> _Written problem_:
Rewrite all of the material below as a JSON list of strings, with one string for each line and any blank lines omitted.

> _Records for this task_:
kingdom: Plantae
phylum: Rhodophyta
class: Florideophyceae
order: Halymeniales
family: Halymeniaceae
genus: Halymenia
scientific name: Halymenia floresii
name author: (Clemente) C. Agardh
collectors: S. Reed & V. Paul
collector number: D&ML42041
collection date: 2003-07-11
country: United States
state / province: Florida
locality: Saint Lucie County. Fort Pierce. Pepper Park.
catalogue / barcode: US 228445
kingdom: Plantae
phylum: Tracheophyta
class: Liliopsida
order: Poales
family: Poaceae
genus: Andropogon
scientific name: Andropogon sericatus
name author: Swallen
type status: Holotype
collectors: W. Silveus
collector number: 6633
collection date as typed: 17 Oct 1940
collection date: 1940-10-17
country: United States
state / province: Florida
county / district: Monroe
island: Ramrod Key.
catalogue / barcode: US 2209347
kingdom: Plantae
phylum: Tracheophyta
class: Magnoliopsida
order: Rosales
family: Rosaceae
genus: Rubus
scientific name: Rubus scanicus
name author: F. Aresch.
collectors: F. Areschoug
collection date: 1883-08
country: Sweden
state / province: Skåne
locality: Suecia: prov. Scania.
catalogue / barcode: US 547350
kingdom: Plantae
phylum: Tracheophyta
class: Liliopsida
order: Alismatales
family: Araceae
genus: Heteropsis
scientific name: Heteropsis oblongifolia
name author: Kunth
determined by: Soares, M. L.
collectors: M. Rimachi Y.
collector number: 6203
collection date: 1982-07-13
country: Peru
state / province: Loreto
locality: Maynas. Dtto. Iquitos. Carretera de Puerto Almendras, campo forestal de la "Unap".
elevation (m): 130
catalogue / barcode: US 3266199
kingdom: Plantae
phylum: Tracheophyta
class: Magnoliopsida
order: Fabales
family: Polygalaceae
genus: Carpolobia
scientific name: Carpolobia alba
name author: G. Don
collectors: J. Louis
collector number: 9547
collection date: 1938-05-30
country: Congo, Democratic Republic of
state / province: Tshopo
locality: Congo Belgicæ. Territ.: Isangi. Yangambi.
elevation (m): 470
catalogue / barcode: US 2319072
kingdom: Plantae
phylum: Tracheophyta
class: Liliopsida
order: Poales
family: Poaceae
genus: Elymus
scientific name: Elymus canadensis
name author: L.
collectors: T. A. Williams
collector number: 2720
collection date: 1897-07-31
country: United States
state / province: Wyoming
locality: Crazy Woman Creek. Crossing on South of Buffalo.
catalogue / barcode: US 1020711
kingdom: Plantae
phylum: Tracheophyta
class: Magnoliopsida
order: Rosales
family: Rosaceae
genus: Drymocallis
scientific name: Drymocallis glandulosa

> _The output_:
[
  "kingdom: Plantae",
  "phylum: Rhodophyta",
  "class: Florideophyceae",
  "order: Halymeniales",
  "family: Halymeniaceae",
  "genus: Halymenia",
  "scientific name: Halymenia floresii",
  "name author: (Clemente) C. Agardh",
  "collectors: S. Reed & V. Paul",
  "collector number: D&ML42041",
  "collection date: 2003-07-11",
  "country: United States",
  "state / province: Florida",
  "locality: Saint Lucie County. Fort Pierce. Pepper Park.",
  "catalogue / barcode: US 228445",
  "kingdom: Plantae",
  "phylum: Tracheophyta",
  "class: Liliopsida",
  "order: Poales",
  "family: Poaceae",
  "genus: Andropogon",
  "scientific name: Andropogon sericatus",
  "name author: Swallen",
  "type status: Holotype",
  "collectors: W. Silveus",
  "collector number: 6633",
  "collection date as typed: 17 Oct 1940",
  "collection date: 1940-10-17",
  "country: United States",
  "state / province: Florida",
  "county / district: Monroe",
  "island: Ramrod Key.",
  "catalogue / barcode: US 2209347",
  "kingdom: Plantae",
  "phylum: Tracheophyta",
  "class: Magnoliopsida",
  "order: Rosales",
  "family: Rosaceae",
  "genus: Rubus",
  "scientific name: Rubus scanicus",
  "name author: F. Aresch.",
  "collectors: F. Areschoug",
  "collection date: 1883-08",
  "country: Sweden",
  "state / province: Skåne",
  "locality: Suecia: prov. Scania.",
  "catalogue / barcode: US 547350",
  "kingdom: Plantae",
  "phylum: Tracheophyta",
  "class: Liliopsida",
  "order: Alismatales",
  "family: Araceae",
  "genus: Heteropsis",
  "scientific name: Heteropsis oblongifolia",
  "name author: Kunth",
  "determined by: Soares, M. L.",
  "collectors: M. Rimachi Y.",
  "collector number: 6203",
  "collection date: 1982-07-13",
  "country: Peru",
  "state / province: Loreto",
  "locality: Maynas. Dtto. Iquitos. Carretera de Puerto Almendras, campo forestal de la \"Unap\".",
  "elevation (m): 130",
  "catalogue / barcode: US 3266199",
  "kingdom: Plantae",
  "phylum: Tracheophyta",
  "class: Magnoliopsida",
  "order: Fabales",
  "family: Polygalaceae",
  "genus: Carpolobia",
  "scientific name: Carpolobia alba",
  "name author: G. Don",
  "collectors: J. Louis",
  "collector number: 9547",
  "collection date: 1938-05-30",
  "country: Congo, Democratic Republic of",
  "state / province: Tshopo",
  "locality: Congo Belgicæ. Territ.: Isangi. Yangambi.",
  "elevation (m): 470",
  "catalogue / barcode: US 2319072",
  "kingdom: Plantae",
  "phylum: Tracheophyta",
  "class: Liliopsida",
  "order: Poales",
  "family: Poaceae",
  "genus: Elymus",
  "scientific name: Elymus canadensis",
  "name author: L.",
  "collectors: T. A. Williams",
  "collector number: 2720",
  "collection date: 1897-07-31",
  "country: United States",
  "state / province: Wyoming",
  "locality: Crazy Woman Creek. Crossing on South of Buffalo.",
  "catalogue / barcode: US 1020711",
  "kingdom: Plantae",
  "phylum: Tracheophyta",
  "class: Magnoliopsida",
  "order: Rosales",
  "family: Rosaceae",
  "genus: Drymocallis",
  "scientific name: Drymocallis glandulosa"
]